• PROVIDED PASSAGE:
☆ ☆ ☆

Other economic activity in the district included timber getting from around 1817 with the government convict sawmill operating until about 1830 at the Pennant Hills Sawing Establishment at Barren Ridges (Epping). Timber was hauled to the Pennant Hills Wharf opened in 1817 at Ermington on the Parramatta River. Timber continued to be cut by private contractors into the 20th century. The Pennant Hills blue metal quarry at Dundas was also active from the 1830s.

A public telephone and telegraph service at the Carlingford Post Office began in December 1892 and gas mains were entering the district around the same time.

On the eve of Federation, Carlingford was struggling through the great 1890s economic depression but was poised to once again become a prosperous agricultural district. It had a private railway to take goods to market, ‘… a public school with 235 scholars and staff of six teachers, telephone and money order office, two lines of coaches, five stores, and blacksmith and baker’s shop’.

The newly federated nation of Australia was at war when it came into existence on 1 January 1901, with some local men away serving for the British in the Second Anglo-Boer war in South Africa. Locally the failing private railway from Clyde to Pennant Hills had been taken over by the state government. With the latter station renamed Carlingford, the line reopened on 1 August 1901.

Alongside existing orchards, new nurseries and market gardens began to increase in number. While Carlingford was still distinctly rural, technological change in the district continued with the establishment of the Pennant Hills Wireless Telegraphy Station in 1912, extension of telephone lines, and the arrival of electric power in 1922. Additionally the area saw the laying of reticulated water mains in 1908, the creation of a metropolitan water storage reservoir on Mobbs Hill in 1916, and the installation of a public drinking-water fountain in the middle of the road at Mobbs Hill in 1911. The area also underwent a transition from horse drawn road transport to motorized, which led to the removal of the Mobbs Hill drinking fountain 1929 as it had become a hazard to the increased volume of motorized traffic. A Mechanics’ Institute and Memorial Hall, designed by Sydney architect and Carlingford resident Lord Livingstone Ramsay, was opened at Mobbs Hill in 1924 (demolished 1987) and was the centre of many social events, political rallies, fetes and school activities.

The 1930s Great Depression contracted economic activity and the people of Carlingford struggled on. Owners of farms had relatively easier access to food than labourers.

In April 1923 the Wesley Central Mission/ City Central Methodist Mission established the Dalmar Children’s Homes on 15 acres (61,000 m) of land near Marsden Road in the eastern end of the suburb. The property eventually had many cottages, together with a hospital, an orchard and vegetable gardens. The land is now the site of the Alan Walker Retirement Village.

☆ ☆ ☆

Saved entries:
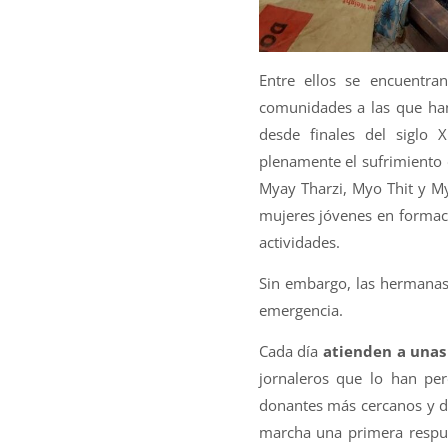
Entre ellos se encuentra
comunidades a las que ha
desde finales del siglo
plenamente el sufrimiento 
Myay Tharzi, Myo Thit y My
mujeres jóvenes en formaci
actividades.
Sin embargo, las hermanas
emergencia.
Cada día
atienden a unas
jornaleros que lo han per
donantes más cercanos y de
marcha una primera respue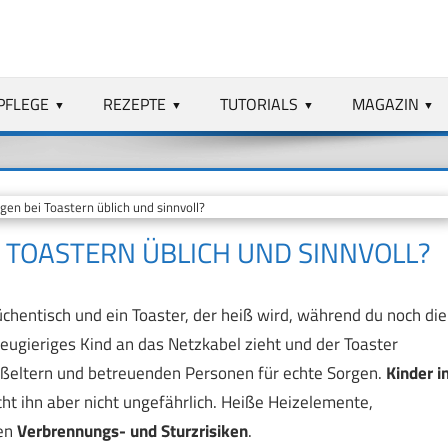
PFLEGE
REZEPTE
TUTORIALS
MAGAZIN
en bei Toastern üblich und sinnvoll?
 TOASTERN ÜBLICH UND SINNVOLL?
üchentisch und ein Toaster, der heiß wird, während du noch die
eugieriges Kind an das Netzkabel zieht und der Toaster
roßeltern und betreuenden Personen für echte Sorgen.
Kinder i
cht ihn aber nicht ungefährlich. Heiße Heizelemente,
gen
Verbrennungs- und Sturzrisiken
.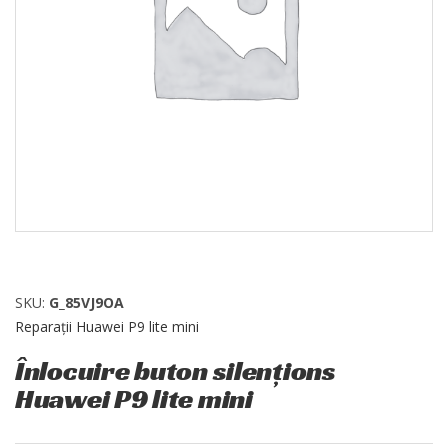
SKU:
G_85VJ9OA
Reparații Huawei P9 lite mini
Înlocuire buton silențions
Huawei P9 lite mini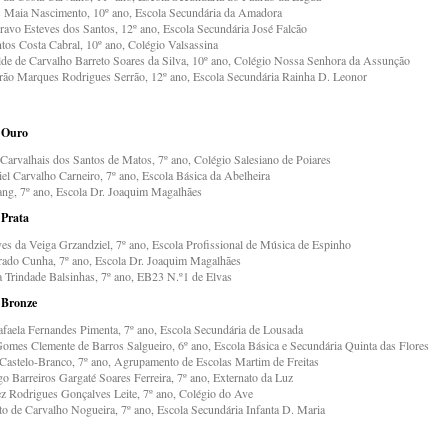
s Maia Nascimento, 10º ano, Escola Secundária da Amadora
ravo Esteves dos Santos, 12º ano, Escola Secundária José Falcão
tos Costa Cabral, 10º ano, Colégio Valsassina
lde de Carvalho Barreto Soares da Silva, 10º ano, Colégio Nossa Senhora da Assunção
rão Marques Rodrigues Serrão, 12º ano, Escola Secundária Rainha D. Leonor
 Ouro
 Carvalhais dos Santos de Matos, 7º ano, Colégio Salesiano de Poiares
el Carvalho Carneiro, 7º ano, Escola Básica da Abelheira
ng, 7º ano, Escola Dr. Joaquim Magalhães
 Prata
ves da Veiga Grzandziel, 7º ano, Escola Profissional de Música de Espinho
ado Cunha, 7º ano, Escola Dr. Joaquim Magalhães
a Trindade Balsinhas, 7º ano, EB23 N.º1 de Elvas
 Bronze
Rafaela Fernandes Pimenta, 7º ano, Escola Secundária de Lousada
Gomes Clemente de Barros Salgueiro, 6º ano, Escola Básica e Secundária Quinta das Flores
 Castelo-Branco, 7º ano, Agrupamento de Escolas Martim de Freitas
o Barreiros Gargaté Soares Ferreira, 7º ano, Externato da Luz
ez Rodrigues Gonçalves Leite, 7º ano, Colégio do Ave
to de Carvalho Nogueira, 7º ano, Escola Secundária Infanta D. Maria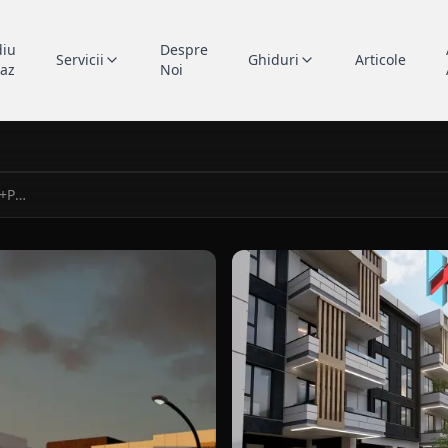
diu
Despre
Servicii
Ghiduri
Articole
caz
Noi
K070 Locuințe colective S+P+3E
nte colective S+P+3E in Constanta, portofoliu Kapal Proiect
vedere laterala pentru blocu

☆ ☆ ☆

• APPLY WHAT YOU READ:
1/ According to the Carlingford history text, in what year did electric power arrive in the district?
2/ Repeat word for word the part of the Carlingford history text running from "Other economic activity" down to "from the 1830s.".

• PER-TASK OUTPUTS:
1/ 1922

2/
Other economic activity in the district included timber getting from around 1817 with the government convict sawmill operating until about 1830 at the Pennant Hills Sawing Establishment at Barren Ridges (Epping). Timber was hauled to the Pennant Hills Wharf opened in 1817 at Ermington on the Parramatta River. Timber continued to be cut by private contractors into the 20th century. The Pennant Hills blue metal quarry at Dundas was also active from the 1830s.